(Records for the task begins)

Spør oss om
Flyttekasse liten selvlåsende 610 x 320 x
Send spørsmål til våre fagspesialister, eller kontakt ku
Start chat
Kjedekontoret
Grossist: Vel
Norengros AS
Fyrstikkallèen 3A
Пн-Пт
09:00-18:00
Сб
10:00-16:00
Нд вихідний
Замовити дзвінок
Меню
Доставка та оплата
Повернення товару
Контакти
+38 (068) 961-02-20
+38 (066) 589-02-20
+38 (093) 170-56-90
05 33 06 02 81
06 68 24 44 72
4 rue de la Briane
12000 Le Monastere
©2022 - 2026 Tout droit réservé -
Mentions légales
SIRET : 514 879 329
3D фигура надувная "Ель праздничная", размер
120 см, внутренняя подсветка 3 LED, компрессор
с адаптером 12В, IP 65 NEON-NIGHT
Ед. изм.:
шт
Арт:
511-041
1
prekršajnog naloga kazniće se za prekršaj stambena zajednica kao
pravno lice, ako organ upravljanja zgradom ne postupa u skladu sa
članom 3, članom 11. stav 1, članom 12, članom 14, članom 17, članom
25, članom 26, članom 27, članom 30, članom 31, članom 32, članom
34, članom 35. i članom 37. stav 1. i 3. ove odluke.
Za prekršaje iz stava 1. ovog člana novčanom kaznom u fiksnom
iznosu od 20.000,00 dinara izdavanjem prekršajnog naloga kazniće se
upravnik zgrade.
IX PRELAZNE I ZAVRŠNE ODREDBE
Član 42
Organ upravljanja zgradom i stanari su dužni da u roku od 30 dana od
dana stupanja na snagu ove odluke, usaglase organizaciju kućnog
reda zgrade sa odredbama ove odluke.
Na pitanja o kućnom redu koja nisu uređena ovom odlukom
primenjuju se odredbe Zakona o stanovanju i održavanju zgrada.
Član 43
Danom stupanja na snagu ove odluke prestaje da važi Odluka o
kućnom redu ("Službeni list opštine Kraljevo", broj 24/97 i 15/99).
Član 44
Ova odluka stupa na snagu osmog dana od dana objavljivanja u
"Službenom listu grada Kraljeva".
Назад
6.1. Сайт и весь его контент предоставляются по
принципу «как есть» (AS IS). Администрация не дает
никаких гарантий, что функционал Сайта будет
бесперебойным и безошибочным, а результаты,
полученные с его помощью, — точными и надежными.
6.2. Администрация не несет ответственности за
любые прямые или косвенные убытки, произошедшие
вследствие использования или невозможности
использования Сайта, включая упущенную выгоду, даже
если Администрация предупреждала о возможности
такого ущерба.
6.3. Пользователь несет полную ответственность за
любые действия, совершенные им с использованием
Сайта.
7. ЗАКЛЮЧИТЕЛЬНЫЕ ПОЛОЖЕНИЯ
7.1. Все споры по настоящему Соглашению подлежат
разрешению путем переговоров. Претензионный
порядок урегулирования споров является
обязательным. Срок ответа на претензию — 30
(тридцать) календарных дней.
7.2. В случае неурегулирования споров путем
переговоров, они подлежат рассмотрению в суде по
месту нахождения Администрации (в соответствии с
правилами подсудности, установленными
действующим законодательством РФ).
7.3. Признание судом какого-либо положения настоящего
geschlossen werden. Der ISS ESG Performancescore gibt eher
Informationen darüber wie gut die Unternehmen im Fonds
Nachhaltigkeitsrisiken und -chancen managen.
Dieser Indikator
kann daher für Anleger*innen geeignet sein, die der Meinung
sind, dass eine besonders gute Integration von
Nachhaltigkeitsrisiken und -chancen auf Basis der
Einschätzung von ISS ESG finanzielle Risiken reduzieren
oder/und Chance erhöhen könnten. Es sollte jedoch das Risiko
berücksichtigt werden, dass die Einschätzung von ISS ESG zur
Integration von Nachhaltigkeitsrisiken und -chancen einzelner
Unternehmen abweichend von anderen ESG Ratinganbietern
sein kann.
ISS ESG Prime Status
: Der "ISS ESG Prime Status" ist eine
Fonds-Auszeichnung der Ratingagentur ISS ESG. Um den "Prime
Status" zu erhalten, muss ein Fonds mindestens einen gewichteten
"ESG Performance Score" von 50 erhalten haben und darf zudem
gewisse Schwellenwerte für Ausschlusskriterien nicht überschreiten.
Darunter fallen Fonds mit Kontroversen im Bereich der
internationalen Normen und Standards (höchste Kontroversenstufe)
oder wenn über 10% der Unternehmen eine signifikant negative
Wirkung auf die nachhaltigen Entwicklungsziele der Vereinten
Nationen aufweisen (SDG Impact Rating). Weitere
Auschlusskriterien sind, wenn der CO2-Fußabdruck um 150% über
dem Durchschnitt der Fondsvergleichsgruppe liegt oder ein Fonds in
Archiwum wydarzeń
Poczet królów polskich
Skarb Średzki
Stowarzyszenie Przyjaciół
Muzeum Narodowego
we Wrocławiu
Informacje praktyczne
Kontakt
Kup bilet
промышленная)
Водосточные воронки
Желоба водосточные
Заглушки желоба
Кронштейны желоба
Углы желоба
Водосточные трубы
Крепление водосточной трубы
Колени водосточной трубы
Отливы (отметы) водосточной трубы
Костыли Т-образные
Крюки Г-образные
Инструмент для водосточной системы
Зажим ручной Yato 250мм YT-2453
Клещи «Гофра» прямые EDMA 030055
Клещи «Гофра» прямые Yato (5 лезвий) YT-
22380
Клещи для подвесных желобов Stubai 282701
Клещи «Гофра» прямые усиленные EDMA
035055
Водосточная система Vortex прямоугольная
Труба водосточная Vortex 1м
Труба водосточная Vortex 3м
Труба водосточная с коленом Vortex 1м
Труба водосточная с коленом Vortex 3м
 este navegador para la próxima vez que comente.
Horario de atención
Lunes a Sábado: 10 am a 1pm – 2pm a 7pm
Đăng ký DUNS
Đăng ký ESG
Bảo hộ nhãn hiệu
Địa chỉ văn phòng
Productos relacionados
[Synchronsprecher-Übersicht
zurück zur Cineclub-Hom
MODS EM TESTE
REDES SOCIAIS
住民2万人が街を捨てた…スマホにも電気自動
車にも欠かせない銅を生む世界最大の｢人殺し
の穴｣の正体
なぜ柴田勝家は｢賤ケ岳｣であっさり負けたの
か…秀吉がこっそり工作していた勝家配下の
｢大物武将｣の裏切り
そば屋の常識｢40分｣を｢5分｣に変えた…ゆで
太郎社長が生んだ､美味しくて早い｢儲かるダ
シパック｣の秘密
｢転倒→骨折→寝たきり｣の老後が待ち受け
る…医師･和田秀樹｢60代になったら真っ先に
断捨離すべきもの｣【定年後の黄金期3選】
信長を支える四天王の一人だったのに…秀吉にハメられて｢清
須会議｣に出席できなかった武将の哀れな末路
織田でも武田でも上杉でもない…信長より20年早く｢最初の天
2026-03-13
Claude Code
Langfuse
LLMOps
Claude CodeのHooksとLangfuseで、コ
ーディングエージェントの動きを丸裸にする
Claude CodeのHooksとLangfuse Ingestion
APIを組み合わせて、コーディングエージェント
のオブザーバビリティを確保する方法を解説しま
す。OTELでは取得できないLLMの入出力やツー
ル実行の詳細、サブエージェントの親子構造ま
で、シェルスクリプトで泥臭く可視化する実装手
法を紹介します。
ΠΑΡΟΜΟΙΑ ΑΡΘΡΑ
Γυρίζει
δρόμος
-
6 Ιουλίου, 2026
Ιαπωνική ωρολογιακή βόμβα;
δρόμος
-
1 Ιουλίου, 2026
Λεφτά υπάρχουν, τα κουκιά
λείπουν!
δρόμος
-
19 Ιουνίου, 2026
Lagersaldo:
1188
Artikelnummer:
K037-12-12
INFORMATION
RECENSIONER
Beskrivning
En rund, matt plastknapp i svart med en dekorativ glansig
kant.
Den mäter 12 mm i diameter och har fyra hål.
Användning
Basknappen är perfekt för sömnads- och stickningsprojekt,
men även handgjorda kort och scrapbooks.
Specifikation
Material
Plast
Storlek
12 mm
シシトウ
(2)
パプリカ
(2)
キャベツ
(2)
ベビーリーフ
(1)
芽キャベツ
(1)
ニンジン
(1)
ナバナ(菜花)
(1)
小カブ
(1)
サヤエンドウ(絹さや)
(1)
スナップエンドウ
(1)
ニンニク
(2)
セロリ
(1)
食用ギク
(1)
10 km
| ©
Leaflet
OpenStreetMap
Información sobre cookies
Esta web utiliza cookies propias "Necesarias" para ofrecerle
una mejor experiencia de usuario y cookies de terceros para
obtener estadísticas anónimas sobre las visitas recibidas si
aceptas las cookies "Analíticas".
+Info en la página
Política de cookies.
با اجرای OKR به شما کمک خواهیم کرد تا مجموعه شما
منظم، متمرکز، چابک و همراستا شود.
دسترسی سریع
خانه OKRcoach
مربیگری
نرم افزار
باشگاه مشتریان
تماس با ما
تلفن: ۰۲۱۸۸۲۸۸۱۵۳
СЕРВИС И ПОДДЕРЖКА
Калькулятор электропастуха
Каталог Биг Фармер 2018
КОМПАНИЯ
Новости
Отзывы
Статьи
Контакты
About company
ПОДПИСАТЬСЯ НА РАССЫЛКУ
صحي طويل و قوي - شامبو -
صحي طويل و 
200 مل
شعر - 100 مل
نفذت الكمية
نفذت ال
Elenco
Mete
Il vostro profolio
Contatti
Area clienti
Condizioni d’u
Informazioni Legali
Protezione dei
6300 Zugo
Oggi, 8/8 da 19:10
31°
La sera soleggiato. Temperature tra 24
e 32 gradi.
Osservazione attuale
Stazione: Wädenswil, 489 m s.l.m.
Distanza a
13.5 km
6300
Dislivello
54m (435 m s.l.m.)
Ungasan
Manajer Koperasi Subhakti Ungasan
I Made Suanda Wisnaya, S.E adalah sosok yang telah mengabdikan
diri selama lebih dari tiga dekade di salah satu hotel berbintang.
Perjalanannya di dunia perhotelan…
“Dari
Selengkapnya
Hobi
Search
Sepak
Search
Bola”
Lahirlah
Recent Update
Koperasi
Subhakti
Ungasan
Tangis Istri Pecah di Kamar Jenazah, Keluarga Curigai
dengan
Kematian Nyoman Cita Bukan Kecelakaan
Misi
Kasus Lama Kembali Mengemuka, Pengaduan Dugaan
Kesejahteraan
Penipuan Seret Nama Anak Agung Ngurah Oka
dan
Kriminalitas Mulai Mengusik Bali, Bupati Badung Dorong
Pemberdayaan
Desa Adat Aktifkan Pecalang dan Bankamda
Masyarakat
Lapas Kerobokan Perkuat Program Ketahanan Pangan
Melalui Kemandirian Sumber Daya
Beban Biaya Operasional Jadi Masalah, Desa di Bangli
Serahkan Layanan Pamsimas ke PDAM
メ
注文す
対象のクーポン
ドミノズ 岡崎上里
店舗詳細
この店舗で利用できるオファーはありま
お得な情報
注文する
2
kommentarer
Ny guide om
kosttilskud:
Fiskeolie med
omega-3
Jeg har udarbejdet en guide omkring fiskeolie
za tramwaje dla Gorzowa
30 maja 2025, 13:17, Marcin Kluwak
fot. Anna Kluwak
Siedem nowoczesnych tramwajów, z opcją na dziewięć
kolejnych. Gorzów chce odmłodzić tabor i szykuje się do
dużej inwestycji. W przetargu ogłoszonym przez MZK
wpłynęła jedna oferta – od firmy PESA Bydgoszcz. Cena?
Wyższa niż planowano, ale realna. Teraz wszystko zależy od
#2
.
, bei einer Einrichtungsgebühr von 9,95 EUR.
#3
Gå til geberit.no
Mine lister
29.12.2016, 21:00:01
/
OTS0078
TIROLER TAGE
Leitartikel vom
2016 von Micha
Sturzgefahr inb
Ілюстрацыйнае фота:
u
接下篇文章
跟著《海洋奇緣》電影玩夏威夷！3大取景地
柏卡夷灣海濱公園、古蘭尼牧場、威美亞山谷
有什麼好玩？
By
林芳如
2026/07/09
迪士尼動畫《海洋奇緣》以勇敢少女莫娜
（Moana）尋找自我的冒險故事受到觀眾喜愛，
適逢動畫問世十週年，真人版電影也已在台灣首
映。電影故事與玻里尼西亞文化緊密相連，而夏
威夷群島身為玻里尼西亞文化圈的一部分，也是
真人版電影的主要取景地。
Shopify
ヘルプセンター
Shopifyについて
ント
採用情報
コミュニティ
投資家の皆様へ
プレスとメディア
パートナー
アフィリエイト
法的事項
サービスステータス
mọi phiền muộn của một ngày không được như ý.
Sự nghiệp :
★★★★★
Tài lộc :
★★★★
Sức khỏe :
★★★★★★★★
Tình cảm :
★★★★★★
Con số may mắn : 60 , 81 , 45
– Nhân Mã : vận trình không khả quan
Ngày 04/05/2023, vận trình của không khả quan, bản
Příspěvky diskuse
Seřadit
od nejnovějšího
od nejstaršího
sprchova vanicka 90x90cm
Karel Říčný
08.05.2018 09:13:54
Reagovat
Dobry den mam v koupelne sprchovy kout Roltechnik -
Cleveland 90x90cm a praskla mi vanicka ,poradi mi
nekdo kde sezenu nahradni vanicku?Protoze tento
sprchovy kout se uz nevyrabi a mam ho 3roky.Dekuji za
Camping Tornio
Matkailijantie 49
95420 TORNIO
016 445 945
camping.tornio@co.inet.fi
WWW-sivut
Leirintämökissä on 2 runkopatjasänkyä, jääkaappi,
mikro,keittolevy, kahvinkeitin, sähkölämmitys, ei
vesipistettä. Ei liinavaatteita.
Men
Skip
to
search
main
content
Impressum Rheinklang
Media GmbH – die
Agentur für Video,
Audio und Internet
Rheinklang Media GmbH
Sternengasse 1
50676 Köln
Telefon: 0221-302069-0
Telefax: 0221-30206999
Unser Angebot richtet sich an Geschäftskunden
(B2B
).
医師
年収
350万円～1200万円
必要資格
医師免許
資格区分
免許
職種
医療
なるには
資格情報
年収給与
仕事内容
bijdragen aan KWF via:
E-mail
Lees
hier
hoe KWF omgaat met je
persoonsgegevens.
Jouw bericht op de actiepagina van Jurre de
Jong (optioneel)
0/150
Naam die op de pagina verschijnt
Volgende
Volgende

(Records for the task ends)

Prompt | When you reach the line that contains "25, članom 26, članom", stop; output it and every line before it from the start of the data, exactly as written.

Solution to the problem |
Spør oss om
Flyttekasse liten selvlåsende 610 x 320 x
Send spørsmål til våre fagspesialister, eller kontakt ku
Start chat
Kjedekontoret
Grossist: Vel
Norengros AS
Fyrstikkallèen 3A
Пн-Пт
09:00-18:00
Сб
10:00-16:00
Нд вихідний
Замовити дзвінок
Меню
Доставка та оплата
Повернення товару
Контакти
+38 (068) 961-02-20
+38 (066) 589-02-20
+38 (093) 170-56-90
05 33 06 02 81
06 68 24 44 72
4 rue de la Briane
12000 Le Monastere
©2022 - 2026 Tout droit réservé -
Mentions légales
SIRET : 514 879 329
3D фигура надувная "Ель праздничная", размер
120 см, внутренняя подсветка 3 LED, компрессор
с адаптером 12В, IP 65 NEON-NIGHT
Ед. изм.:
шт
Арт:
511-041
1
prekršajnog naloga kazniće se za prekršaj stambena zajednica kao
pravno lice, ako organ upravljanja zgradom ne postupa u skladu sa
članom 3, članom 11. stav 1, članom 12, članom 14, članom 17, članom
25, članom 26, članom 27, članom 30, članom 31, članom 32, članom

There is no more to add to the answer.